Task prompt ->
Answer with one number: the count of lines in the listing below that hold the word "validate".

⁂

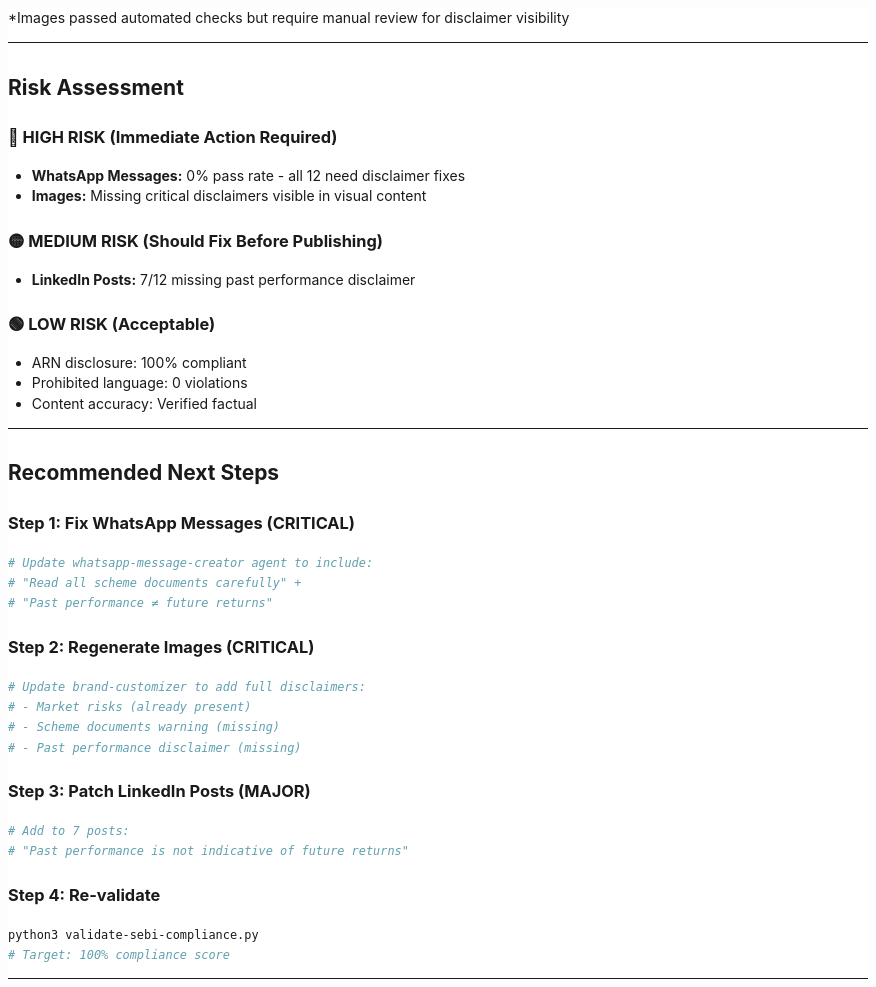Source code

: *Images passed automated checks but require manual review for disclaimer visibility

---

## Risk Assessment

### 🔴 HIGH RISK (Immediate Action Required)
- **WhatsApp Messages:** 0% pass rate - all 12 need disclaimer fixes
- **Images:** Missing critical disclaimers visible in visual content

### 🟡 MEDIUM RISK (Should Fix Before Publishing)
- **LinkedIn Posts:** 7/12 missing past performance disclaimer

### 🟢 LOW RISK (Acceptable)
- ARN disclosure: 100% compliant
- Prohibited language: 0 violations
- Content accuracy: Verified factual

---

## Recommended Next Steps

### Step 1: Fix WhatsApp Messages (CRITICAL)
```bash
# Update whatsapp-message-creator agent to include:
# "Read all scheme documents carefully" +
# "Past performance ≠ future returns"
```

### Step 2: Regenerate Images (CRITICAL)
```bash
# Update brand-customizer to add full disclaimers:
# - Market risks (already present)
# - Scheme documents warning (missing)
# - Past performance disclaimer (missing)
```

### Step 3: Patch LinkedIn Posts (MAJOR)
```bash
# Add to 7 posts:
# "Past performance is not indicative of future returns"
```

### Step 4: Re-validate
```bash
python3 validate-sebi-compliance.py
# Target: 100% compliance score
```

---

⁂

Your solution ->
2